The formal private sector is caught in a perfect storm. It could be reframed as a one-off "Super Tax" to help secure the IMF programme and save the country from default. But it isn’t a one-off "Super Tax", as we now know.

Its shareholders, many of whom are small savers, pensioners, and widows who invested in listed companies instead of real estate, could also accept reduced dividends, but for how long? Investment, already low as % of GDP, could stay there because of the reduced net tax profit, but again for how long?

The industry is now denied spares and components because of SBP’s new requirements to obtain clearance for opening letters of credit. How long can it hang in there before laying people off? Those like textiles that rely on gas, which is in short supply, will need to curtail production, impacting badly needed exports. And now, because of the higher policy rate, the cost of borrowing will rise, threatening loan impairment levels for banks. So in multiple ways, we are killing the goose (called the formal private sector) that lays the golden egg!

What does a high policy rate in a cost-push inflationary environment achieve? Demand is already depressed due to high commodity costs and devaluation. Whose demand is a higher policy rate targeted to compress? Auto and consumer loans are restricted already by SBP, bank cash reserve requirements have been increased, 100% cash margin has been levied on import letters of credit, and now SBP’s clearance is required (and delayed) for importing spares and components. What’s left to compress? The non-food non-energy (NFNE) inflation rate is 11.5%. A policy rate of 15% is overkill.

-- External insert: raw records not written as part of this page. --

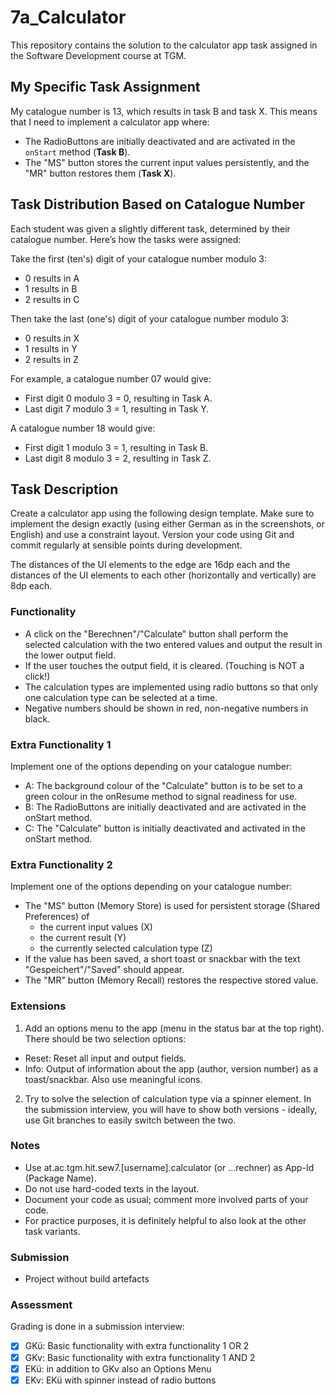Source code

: # 7a_Calculator

This repository contains the solution to the calculator app task assigned in the Software Development course at TGM.

## My Specific Task Assignment

My catalogue number is 13, which results in task B and task X. This means that I need to implement a calculator app where:

- The RadioButtons are initially deactivated and are activated in the `onStart` method (**Task B**).
- The "MS" button stores the current input values persistently, and the "MR" button restores them (**Task X**).

## Task Distribution Based on Catalogue Number

Each student was given a slightly different task, determined by their catalogue number. Here’s how the tasks were assigned:

Take the first (ten's) digit of your catalogue number modulo 3:

- 0 results in A
- 1 results in B
- 2 results in C
  
Then take the last (one's) digit of your catalogue number modulo 3:

- 0 results in X
- 1 results in Y
- 2 results in Z
  
For example, a catalogue number 07 would give:
- First digit 0 modulo 3 = 0, resulting in Task A.
- Last digit 7 modulo 3 = 1, resulting in Task Y.

A catalogue number 18 would give:
- First digit 1 modulo 3 = 1, resulting in Task B.
- Last digit 8 modulo 3 = 2, resulting in Task Z.

## Task Description

Create a calculator app using the following design template. Make sure to implement the design exactly (using either German as in the screenshots, or English) and use a constraint layout. Version your code using Git and commit regularly at sensible points during development.

The distances of the UI elements to the edge are 16dp each and the distances of the UI elements to each other (horizontally and vertically) are 8dp each.

### Functionality

- A click on the "Berechnen"/"Calculate" button shall perform the selected calculation with the two entered values and output the result in the lower output field.
- If the user touches the output field, it is cleared. (Touching is NOT a click!)
- The calculation types are implemented using radio buttons so that only one calculation type can be selected at a time.
- Negative numbers should be shown in red, non-negative numbers in black.

### Extra Functionality 1

Implement one of the options depending on your catalogue number:

- A: The background colour of the "Calculate" button is to be set to a green colour in the onResume method to signal readiness for use.
- B: The RadioButtons are initially deactivated and are activated in the onStart method.
- C: The "Calculate" button is initially deactivated and activated in the onStart method.

### Extra Functionality 2

Implement one of the options depending on your catalogue number:

- The "MS" button (Memory Store) is used for persistent storage (Shared Preferences) of
  - the current input values (X)
  - the current result (Y)
  - the currently selected calculation type (Z)
- If the value has been saved, a short toast or snackbar with the text "Gespeichert"/"Saved" should appear.
- The "MR" button (Memory Recall) restores the respective stored value.

### Extensions

1. Add an options menu to the app (menu in the status bar at the top right). There should be two selection options:

  - Reset: Reset all input and output fields.
  - Info: Output of information about the app (author, version number) as a toast/snackbar.
Also use meaningful icons.

2. Try to solve the selection of calculation type via a spinner element. In the submission interview, you will have to show both versions - ideally, use Git branches to easily switch between the two.

### Notes

- Use at.ac.tgm.hit.sew7.[username].calculator (or ...rechner) as App-Id (Package Name).
- Do not use hard-coded texts in the layout.
- Document your code as usual; comment more involved parts of your code.
- For practice purposes, it is definitely helpful to also look at the other task variants.

### Submission

- Project without build artefacts

### Assessment

Grading is done in a submission interview:

- [x] GKü: Basic functionality with extra functionality 1 OR 2
- [x] GKv: Basic functionality with extra functionality 1 AND 2
- [x] EKü: in addition to GKv also an Options Menu
- [x] EKv: EKü with spinner instead of radio buttons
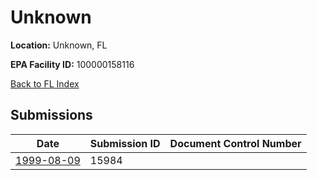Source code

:# Unknown

**Location:** Unknown, FL

**EPA Facility ID:** 100000158116

[Back to FL Index](../../index.md)

## Submissions

| Date | Submission ID | Document Control Number |
|------|--------------|-------------------------|
| [1999-08-09](submissions/15984.md) | 15984 |  |
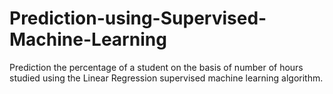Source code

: # Prediction-using-Supervised-Machine-Learning
Prediction the percentage of a student on the basis of number of hours studied using the Linear Regression supervised machine learning algorithm.
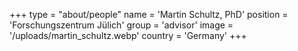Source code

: +++
type = "about/people"
name = 'Martin Schultz, PhD'
position = 'Forschungszentrum Jülich'
group = 'advisor'
image = '/uploads/martin_schultz.webp'
country = 'Germany'
+++
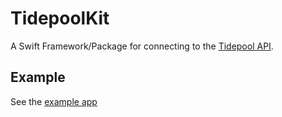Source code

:# TidepoolKit

A Swift Framework/Package for connecting to the [Tidepool API](https://tidepool.stoplight.io/docs/tidepool-api/7ef2485b09b04-welcome).

## Example

See the [example app](ExampleApp/TidepoolKit%20Example)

The policy rate does not directly affect those who don’t borrow from banks. That’s more than half our economy—those in the informal sector and many SMEs. It affects the formal private sector and the government. The government will borrow at any cost as it refuses to curtail its fiscal deficit. The private sector will struggle. To be fair, SBP did a superb job with various stimuli to offset the impact of COVID. It then also recognized the need to differentiate between demand-pull and cost-push inflation. A 15% policy rate is not justified in the current cost-push inflation environment.